Research shows that trust in government at all levels has been falling, even at the local level.15 This issue can be particularly salient among marginalized communities who may be more reluctant than other people to go to the city council to seek answers to problems. FEMA and other governmental organizations typically work through traditional structures in communities, but not all community members participate in those structures. Applied research could look at how to close such gaps to strengthen trust and connections between local groups and local institutions.
Trust is also needed between different levels of government. For many threats, local communities rely on national and state data to understand and assess their risks. However, local jurisdictions are likely the most current and comprehensive source for hazard and risk information for hazards with recent or recurrent impacts. Enabling a local community to provide vetted data to a regional or national product could be disruptive, but developing a system to do so can build the trust needed on both sides for data to be both useful and used.
Building successful and sustainable programs also requires trust by all participants in (1) the processes for translating information into understandable impacts and opportunities, and (2) how decisions are made to address identified challenges. Trust can be built both through honest engagement processes and by addressing key community needs. Co-production approaches promote inclusive engagement and enhance trust in both inputs and processes. Successful engagement is often iterative, involving refining and improving inputs with various audiences while considering and producing multiple solutions. Tangible action on communal priorities can enhance trust in future work. Box 7 describes a Virginia program that pairs experts
15 Rainie, L., S. Keeter, and A. Perrin. 2019. Trust and distrust in America. Pew Research Center. https://www.pewresearch.org/politics/2019/07/22/trust-and-distrust-in-america.

SUPPLIED DATA:

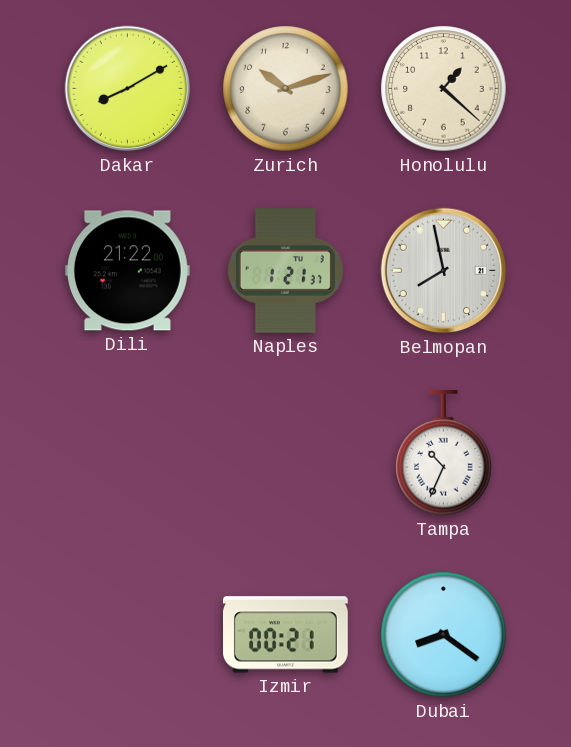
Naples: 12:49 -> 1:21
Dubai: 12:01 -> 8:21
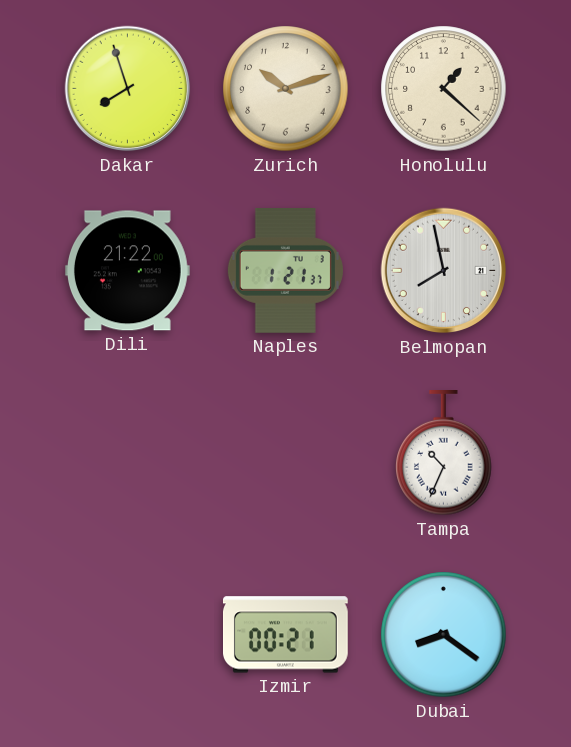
Dakar: 8:10 -> 7:57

PROBLEM DESCRIPTION: Please resume the text on trust in government above, carrying on from the words "pairs experts".

RESULT OF THE EXERCISE:
in the state with local communities to identify and implement activities that strengthen local resilience to coastal flood hazards.
Transparency can be an element of trust, though the relationship between the two is complex. Transparency can be easier to measure than trust, which can make it more amenable to research. Clear documentation of data sources and analysis used in climate adaptation planning, in language accessible to all participants, can enhance comfort with and trust in the products and decisions that incorporate them. The research community has been undergoing a period of self-examination regarding transparency and reproducibility of research. This internal process has implications for future research and the relationships between researchers and other stakeholders in applying research results.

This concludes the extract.